▸ **SUPPLIED INFORMATION**:
_ _ _ _ _

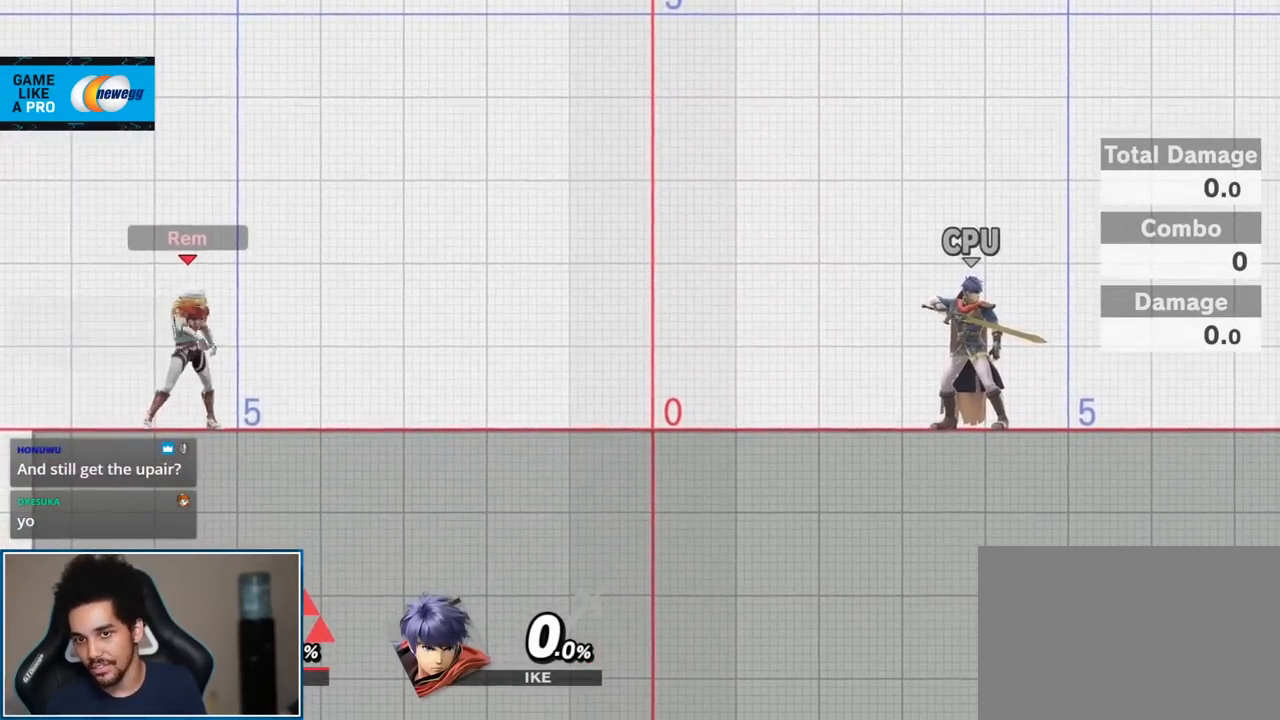
{"buttons": [], "left_stick": "center", "right_stick": "center", "events": [[67, "left_stick", "right"], [217, "left_stick", "left"], [467, "left_stick", "center"]]}
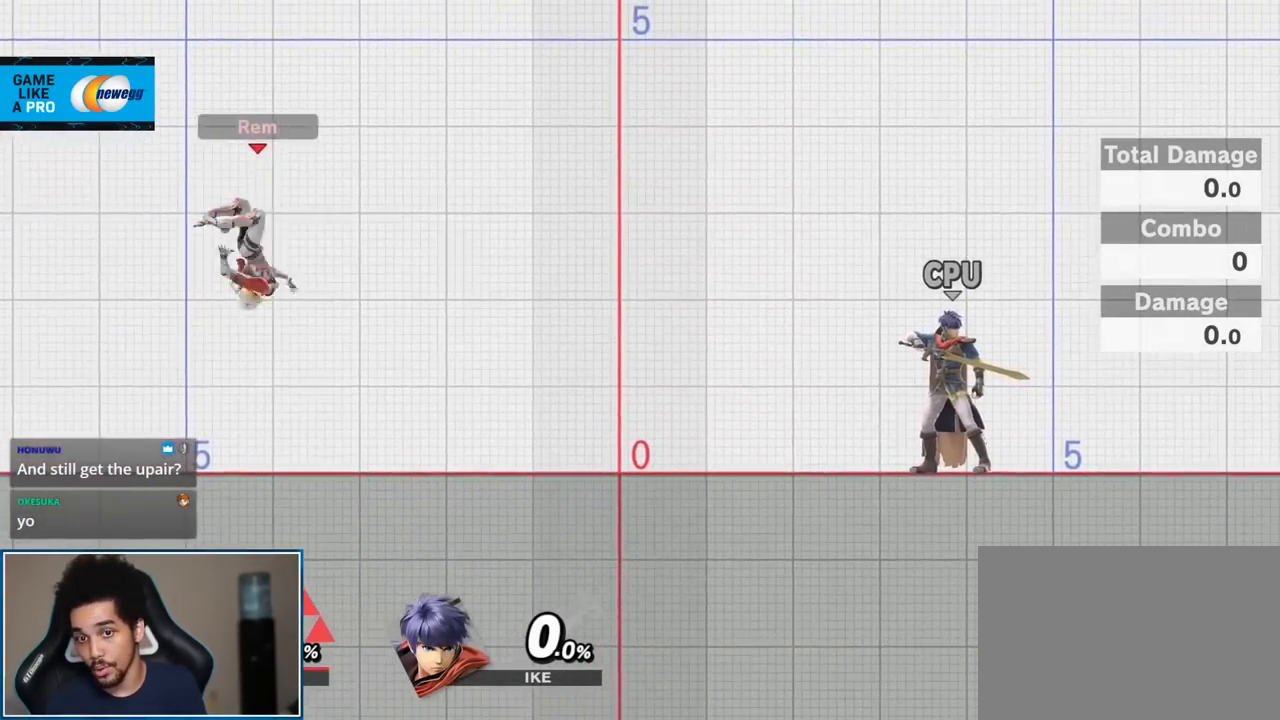
{"buttons": [], "left_stick": "center", "right_stick": "center", "events": []}
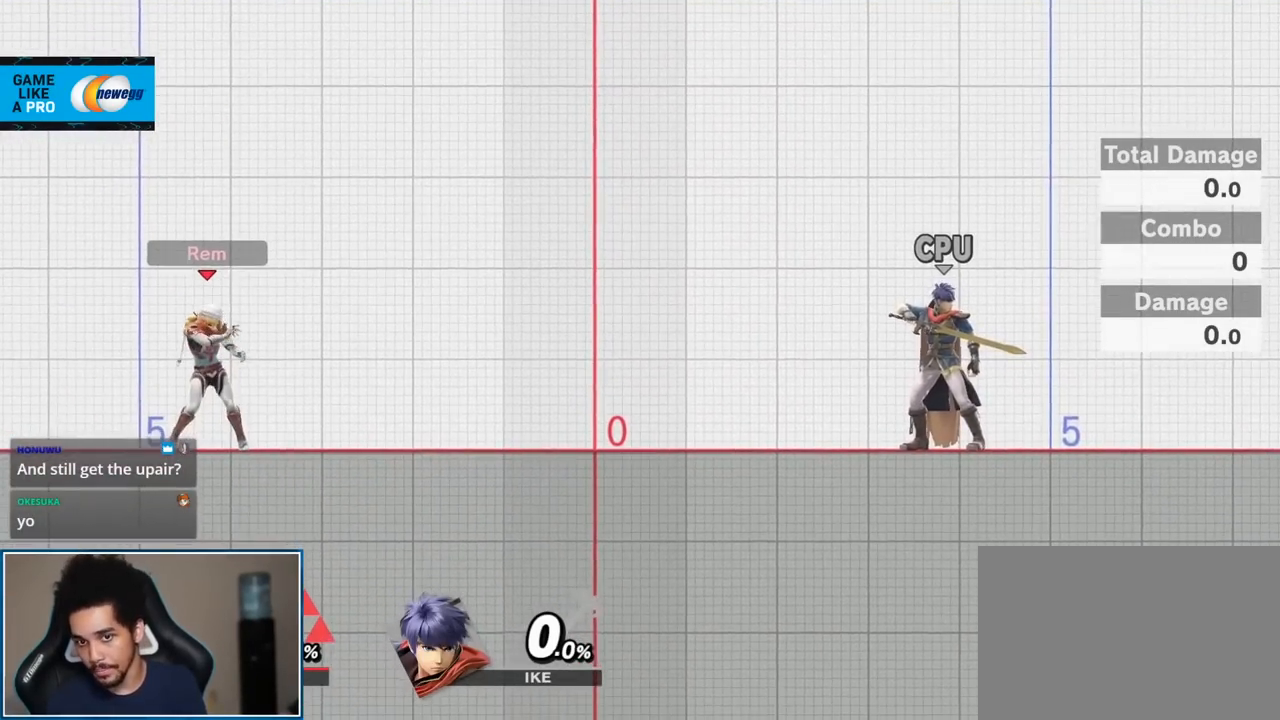
{"buttons": [], "left_stick": "center", "right_stick": "center", "events": []}
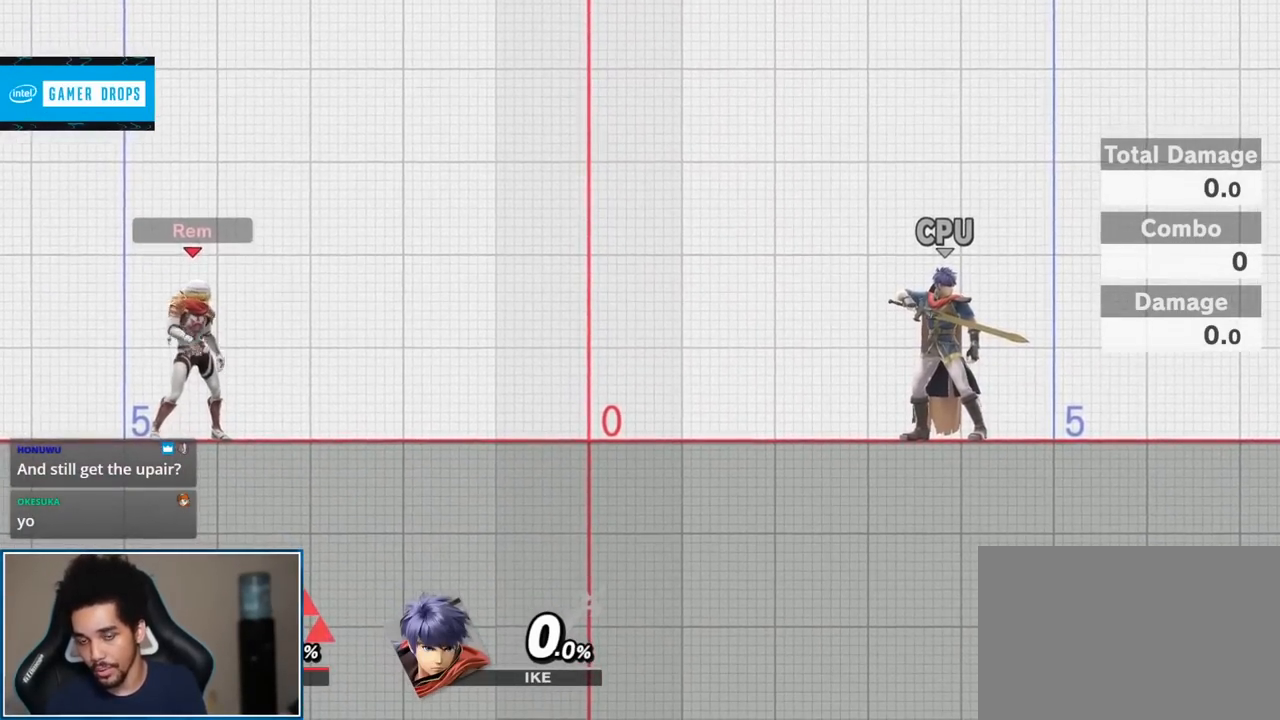
{"buttons": [], "left_stick": "down-right", "right_stick": "center", "events": [[100, "left_stick", "right"], [267, "A", "down"], [350, "A", "up"], [383, "left_stick", "down-right"]]}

_ _ _ _ _

▸ **PROMPT**:
With the pictures left out, transcribe the material exactly.

▸ **FINAL ANSWER**:
{"buttons": [], "left_stick": "center", "right_stick": "center", "events": [[67, "left_stick", "right"], [217, "left_stick", "left"], [467, "left_stick", "center"]]}
{"buttons": [], "left_stick": "center", "right_stick": "center", "events": []}
{"buttons": [], "left_stick": "center", "right_stick": "center", "events": []}
{"buttons": [], "left_stick": "down-right", "right_stick": "center", "events": [[100, "left_stick", "right"], [267, "A", "down"], [350, "A", "up"], [383, "left_stick", "down-right"]]}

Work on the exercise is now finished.